There is no traditional game UI baked into the art. The AI paints the world in whatever style you pick — "stick figure on grid paper" or "cyberpunk noir" — and the dialogue panel and choice buttons are a light HTML layer drawn on top, tuned to sit over the scene.
---
## One-click deploy
[![Deploy with Vercel](https://vercel.com/button)](https://vercel.com/new/clone?repository-url=https://github.com/YOUR_USERNAME/yume&env=TEXT_BASE_URL,TEXT_API_KEY,TEXT_MODEL,IMAGE_BASE_URL,IMAGE_API_KEY,IMAGE_MODEL,VISION_BASE_URL,VISION_API_KEY,VISION_MODEL&envDescription=Three%20independently%20configurable%20providers.%20Any%20OpenAI-compatible%20endpoint%20works.&envLink=https://github.com/YOUR_USERNAME/yume%23environment-variables)
After deploy, set the nine environment variables (see below) in your Vercel project. That's it.
---
## Environment variables
Three providers, all independently configurable. Any OpenAI-compatible chat / image endpoint works (OpenAI, Anthropic via OpenAI-compat proxy, Gemini, OpenRouter, DeepSeek, local Ollama, …).

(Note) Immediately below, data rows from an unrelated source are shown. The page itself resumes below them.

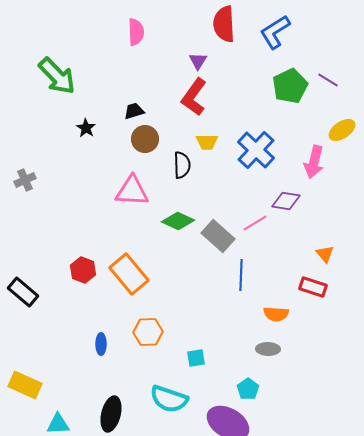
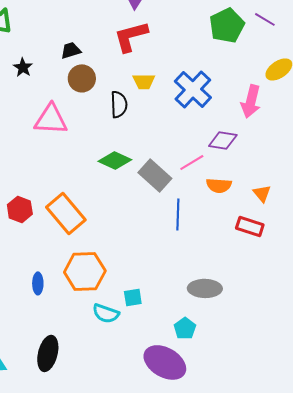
red L-shape: (194, 97) -> (131, 36), turned 39
pink triangle: (132, 191) -> (51, 119), moved
orange semicircle: (276, 314) -> (219, 185), moved
orange hexagon: (148, 332) -> (85, 271), size x1.4
gray ellipse: (268, 349) -> (205, 288), size x1.4
cyan semicircle: (169, 399) -> (106, 313), moved, size x0.7

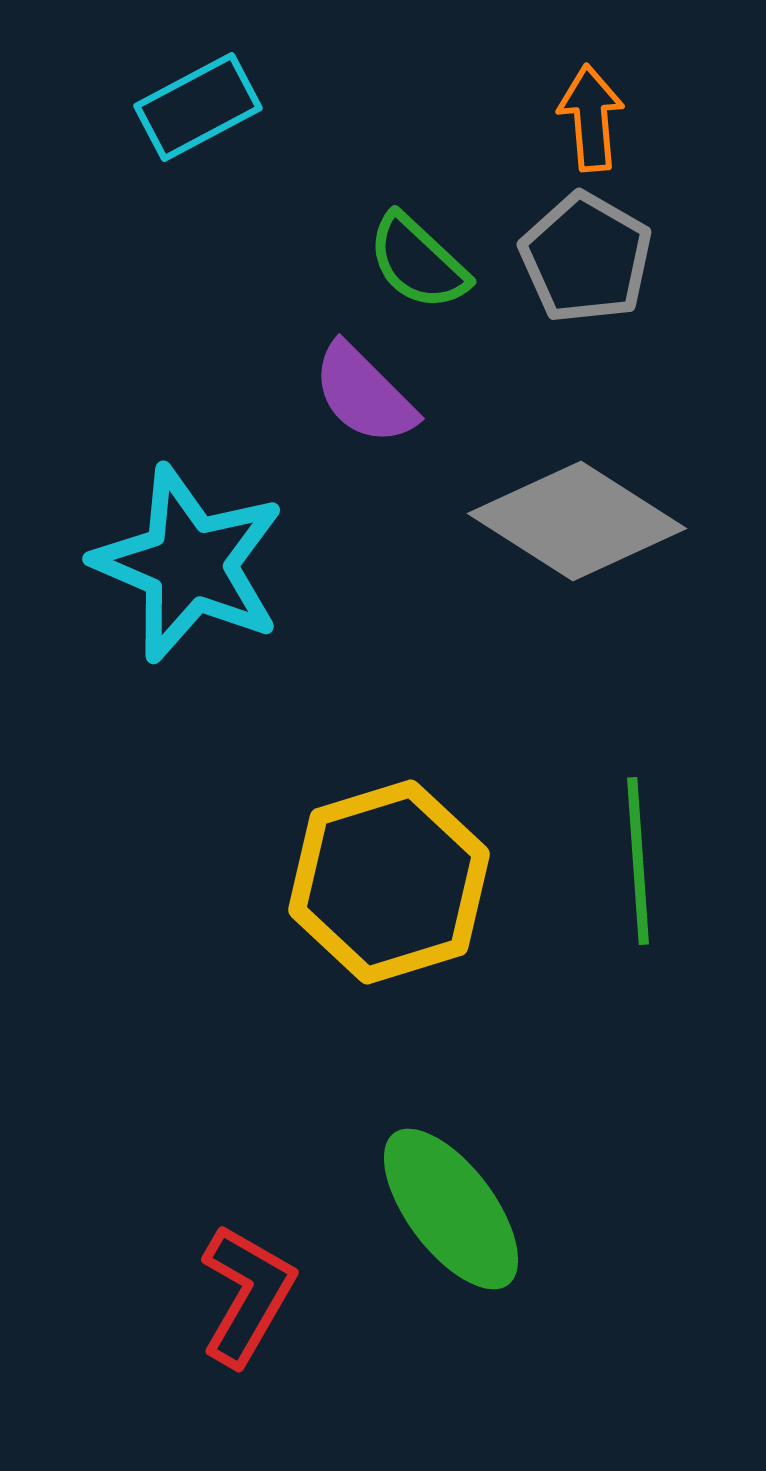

| Provider | Variables | Recommended |
|---|---|---|
| Text · story director | `TEXT_BASE_URL` `TEXT_API_KEY` `TEXT_MODEL` | `claude-opus-4-7` via Anthropic |
| Image · UI renderer | `IMAGE_BASE_URL` `IMAGE_API_KEY` `IMAGE_MODEL` | `gpt-image-2` via OpenAI |
| Vision · click reader | `VISION_BASE_URL` `VISION_API_KEY` `VISION_MODEL` | `gemini-3-flash` via Google |
See `apps/web/.env.example` for the exact shape.
---
## Local development
Requires Node 20+ and pnpm 9+.
```bash
pnpm install
cp apps/web/.env.example apps/web/.env.local
# fill in the nine env vars
pnpm dev
# open http://localhost:3000
```
---
## Project layout
```
yume/
├── apps/web/ Next.js 16 app — pages + API routes
└── packages/
├── types/ shared TypeScript types
├── ai-client/ unified OpenAI-compatible clients
└── engine/ three-stage AI orchestration (open core)
```
`packages/engine` is the open core — pure TS, no Next.js or browser dependency. Import it directly to build your own visual-novel front-end (Tauri, Electron, CLI, anywhere).
---
## Cost & limits
Each **scene** costs roughly **\$0.150.25** in API fees with the recommended model trio (one text + one image call); tapping through a scene's beats is free. To keep transitions instant, the engine also **pre-generates scenes you might pick but don't** — so real spend runs somewhat higher than the scenes you actually see. There is no rate limiting or auth out of the box — if you make your deployment public, your bill will reflect that. Add limits (and consider lowering the prefetch depth) before sharing widely.